Is a little common sense too much to ask from the do-gooder set?
With foreclosure rates spiraling out of control, it would seem an odd time for the federal government and various state housing authorities to be promoting zero-down mortgages.
But that's apparently what state officials in Massachusetts, Wisconsin and Idaho are doing right now as they team up with troubled federal mortgage giant Fannie Mae to offer so-called "Affordable Advantage" mortgages.
The new initiative lets qualified, lower-income buyers with good credit get a mortgage without even having to meet the already low, 3.5 percent down required on most federally-backed mortgage loans.
Instead, these lucky few are eligible for 100-percent loan to value mortgages. In some cases a token downpayment, such as $1,000, is required.
Defenders of this seemingly hairbrained mortgage initiative - now being offered locally by MassHousing - point to the high credit scores of the borrowers. In Wisconsin, the minimum credit score of 680 is required.
Really, how in the world is someone who either can't scrape together a down payment - or who can only come up with a thousand bucks - a good candidate for homeownership?
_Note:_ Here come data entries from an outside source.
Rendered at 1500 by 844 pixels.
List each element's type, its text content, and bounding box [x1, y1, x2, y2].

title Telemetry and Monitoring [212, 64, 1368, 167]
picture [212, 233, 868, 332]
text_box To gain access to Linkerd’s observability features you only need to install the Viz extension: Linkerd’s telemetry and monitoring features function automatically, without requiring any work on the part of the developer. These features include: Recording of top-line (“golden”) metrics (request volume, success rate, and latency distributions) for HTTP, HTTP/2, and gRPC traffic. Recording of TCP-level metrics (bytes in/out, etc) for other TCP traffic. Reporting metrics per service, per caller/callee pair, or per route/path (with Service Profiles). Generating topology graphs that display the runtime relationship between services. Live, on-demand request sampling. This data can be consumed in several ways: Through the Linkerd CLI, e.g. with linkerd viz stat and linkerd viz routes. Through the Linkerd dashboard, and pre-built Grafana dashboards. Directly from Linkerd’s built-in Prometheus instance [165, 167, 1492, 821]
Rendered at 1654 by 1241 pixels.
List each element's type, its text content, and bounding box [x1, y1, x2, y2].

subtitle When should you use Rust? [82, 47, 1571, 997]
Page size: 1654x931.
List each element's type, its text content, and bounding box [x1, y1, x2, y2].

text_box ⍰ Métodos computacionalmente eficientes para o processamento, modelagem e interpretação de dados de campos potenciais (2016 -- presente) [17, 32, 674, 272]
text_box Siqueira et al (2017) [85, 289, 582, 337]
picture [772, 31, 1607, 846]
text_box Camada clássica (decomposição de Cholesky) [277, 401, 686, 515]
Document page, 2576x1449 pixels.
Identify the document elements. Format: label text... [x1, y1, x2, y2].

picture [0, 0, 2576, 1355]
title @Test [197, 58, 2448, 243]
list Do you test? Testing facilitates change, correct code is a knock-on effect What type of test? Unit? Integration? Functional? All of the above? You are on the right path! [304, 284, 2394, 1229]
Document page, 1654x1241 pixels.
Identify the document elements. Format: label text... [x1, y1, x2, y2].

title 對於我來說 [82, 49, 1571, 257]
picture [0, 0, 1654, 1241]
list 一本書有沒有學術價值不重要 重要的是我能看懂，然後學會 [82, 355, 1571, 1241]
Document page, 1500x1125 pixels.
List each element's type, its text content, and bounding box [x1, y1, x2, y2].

Moreover, with no equity in the deal, these newly minted homeowners will almost immediately find themselves stuck with underwater mortgages. Maybe they missed the news over on Beacon Hill and down in Washington, but housing prices and sales are tanking with the end of the home buyer tax credit
Well, given one in four homeowners are now stuck with underwater mortgages, what's a few more?
But the most puzzling aspect of this is Fannie Mae's role in pushing this questionable new program.
Fannie Mae is already wallowing in red ink from all the bad mortgages it has backed, having piled up a $1.2 billion second-quarter loss. With foreclosures rising and prices falling, another big bailout is brewing there.
Not really the time then to double down on risky mortgages.